French FM at Middle East summit in Paris, 15.1.17
French President Francois Hollande signaled to US President-elect Donald Trump on Sunday that a two-state solution for Israelis and Palestinians is the only solution. Paris has warned him that plans to move the US Embassy to Jerusalem could derail peace efforts.
Some 70 countries, including key European and Arab states as well as the permanent members of the UN Security Council, gathered in Paris in the presence of US State Secretary John Kerry and the European Union's foreign policy chief Federica Mogherini, among others.
Hollande said in his opening speech that the summit was "a warning".
"Because the two-state solution, the one upon which the international community agreed, and this for several years, appears threatened."
But, just five days before Trump is sworn in, the conference provides a platform for countries to send a strong signal to the incoming American president.
Trump has pledged to pursue more pro-Israeli policies and move the US Embassy from Tel Aviv, where it has been for 68 years, to Jerusalem, all but enshrining the city as Israel's capital despite international objections.
Hollande said there was no going back on the 1993 Oslo peace accords that were meant yield a two-state solution.
Israeli Prime Minister Benjamin Netanyahu has rejected the Paris meeting as "futile". Neither the Israelis nor the Palestinians are represented at the conference.
Paris has said the meeting will not impose anything on Israel or the Palestinians and that only direct negotiations can resolve the conflict.

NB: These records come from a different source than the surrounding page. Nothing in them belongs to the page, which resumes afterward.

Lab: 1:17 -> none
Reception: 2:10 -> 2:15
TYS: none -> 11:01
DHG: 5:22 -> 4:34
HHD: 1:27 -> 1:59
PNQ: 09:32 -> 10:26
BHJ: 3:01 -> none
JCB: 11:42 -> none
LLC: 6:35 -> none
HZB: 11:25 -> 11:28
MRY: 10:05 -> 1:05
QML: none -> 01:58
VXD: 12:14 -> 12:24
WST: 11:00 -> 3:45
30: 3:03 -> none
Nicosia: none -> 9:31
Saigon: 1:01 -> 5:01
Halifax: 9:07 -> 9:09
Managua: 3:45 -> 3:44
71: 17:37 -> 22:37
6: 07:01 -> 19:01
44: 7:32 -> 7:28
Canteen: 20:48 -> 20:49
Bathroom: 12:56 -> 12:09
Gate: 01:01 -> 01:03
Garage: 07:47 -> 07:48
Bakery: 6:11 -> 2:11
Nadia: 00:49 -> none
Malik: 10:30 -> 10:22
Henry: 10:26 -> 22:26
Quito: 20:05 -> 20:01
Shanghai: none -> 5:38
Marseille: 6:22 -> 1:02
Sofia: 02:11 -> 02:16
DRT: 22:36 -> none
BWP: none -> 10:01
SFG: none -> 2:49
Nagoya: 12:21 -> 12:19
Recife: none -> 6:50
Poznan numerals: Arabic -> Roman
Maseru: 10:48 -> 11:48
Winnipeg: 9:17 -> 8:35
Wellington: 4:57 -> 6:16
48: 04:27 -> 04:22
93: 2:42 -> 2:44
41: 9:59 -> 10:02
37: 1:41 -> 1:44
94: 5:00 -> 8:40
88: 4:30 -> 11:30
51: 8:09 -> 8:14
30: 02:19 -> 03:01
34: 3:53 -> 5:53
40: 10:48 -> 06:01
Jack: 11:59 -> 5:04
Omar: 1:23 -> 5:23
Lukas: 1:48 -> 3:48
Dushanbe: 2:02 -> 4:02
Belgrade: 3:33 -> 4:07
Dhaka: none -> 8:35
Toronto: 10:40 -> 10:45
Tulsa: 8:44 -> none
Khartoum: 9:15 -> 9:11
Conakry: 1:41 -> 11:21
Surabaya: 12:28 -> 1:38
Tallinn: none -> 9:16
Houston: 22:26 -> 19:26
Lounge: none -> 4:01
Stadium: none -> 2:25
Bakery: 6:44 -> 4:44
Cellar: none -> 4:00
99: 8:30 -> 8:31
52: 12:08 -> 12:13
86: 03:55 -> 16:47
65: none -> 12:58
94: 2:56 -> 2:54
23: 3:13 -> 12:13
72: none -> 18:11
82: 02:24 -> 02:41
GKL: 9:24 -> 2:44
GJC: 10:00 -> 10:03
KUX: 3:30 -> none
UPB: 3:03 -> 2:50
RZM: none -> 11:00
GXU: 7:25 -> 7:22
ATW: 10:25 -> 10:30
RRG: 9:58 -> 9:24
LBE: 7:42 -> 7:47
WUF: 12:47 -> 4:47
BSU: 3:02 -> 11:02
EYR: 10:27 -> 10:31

A draft communique seen by Reuters reaffirms existing international resolutions urges both sides to restate their commitment to the two-state solution and disavow officials who reject it. The communique asks the protagonists to "refrain from unilateral steps that prejudge the outcome of final status negotiations".
Diplomats said the communique could be toughened up with an allusion to Trump's plans for Jerusalem and whether to have a follow-up to the French initiative intensely debated.
Relations between the United States and Israel have soured during President Barack Obama's administration, reaching a low point late last month when Washington declined to veto a UN resolution demanding an end to Israeli settlements in occupied territory.
Obama's secretary of state, John Kerry, said the settlement program threatened Middle East peace and the two-state solution.
Home to Europe's largest Muslim and Jewish communities, France has tried to breathe new life into the peace process over the past year.